The safety of grain workers nationwide, including in Colorado, is typically in the hands of their employers. This is a dangerous industry, and in many cases, company owners fail to inform workers of the life-threatening risks faced every day, and the safety precautions that should be taken. A grain facility in a neighboring state was recently cited for multiple serious and willful safety violations after an investigation into a tragic incident in May. A worker died two days after he was injured at work.
An incident report indicated that the 52-year-old maintenance worker had to enter the confined, enclosed space of a grain bin to clear the sides of crusted corn. A mass of collapsing corn engulfed him in moments. Rescue workers reportedly managed to save the worker, and he was taken to a hospital.
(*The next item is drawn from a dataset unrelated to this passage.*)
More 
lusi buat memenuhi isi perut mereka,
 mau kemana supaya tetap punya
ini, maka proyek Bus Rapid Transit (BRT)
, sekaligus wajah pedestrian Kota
Two days after the incident, he succumbed to his injuries.
The Occupational Safety and Health Administration launched an investigation to determine the company’s compliance with safety regulations. The findings of the investigators led to its inclusion in the agency’s Severe Violator Enforcement Program. OSHA says such disregard of employee safety is unacceptable as the weight of grain and corn makes it almost impossible for victims to rescue themselves.
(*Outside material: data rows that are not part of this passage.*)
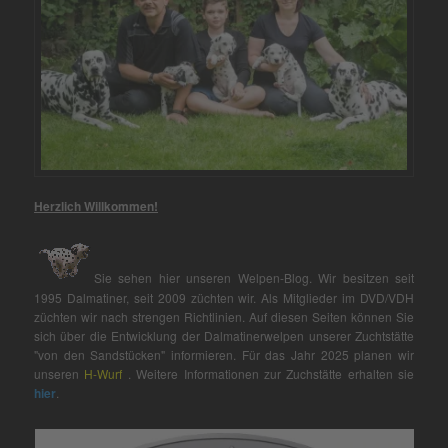
Herzlich Willkommen!
Sie sehen hier unseren Welpen-Blog. Wir besitzen seit
1995 Dalmatiner, seit 2009 züchten wir. Als Mitglieder im DVD/VDH
züchten wir nach strengen Richtlinien. Auf diesen Seiten können Sie
sich über die Entwicklung der Dalmatinerwelpen unserer Zuchtstätte
"von den Sandstücken" informieren. Für das Jahr 2025 planen wir
unseren
H-Wurf
. Weitere Informationen zur Zuchstätte erhalten sie
hier
.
Colorado workers at grain facilities or other dangerous workplaces may find comfort knowing that the workers’ compensation insurance system will allow them to pursue financial relief if they are injured at work. Similarly, the surviving family members of the worker who lost his life in this type of incident may file death benefits claims through the insurance program. Compensation typically includes coverage of the costs of a funeral and burial, along with a financial package to cover lost income.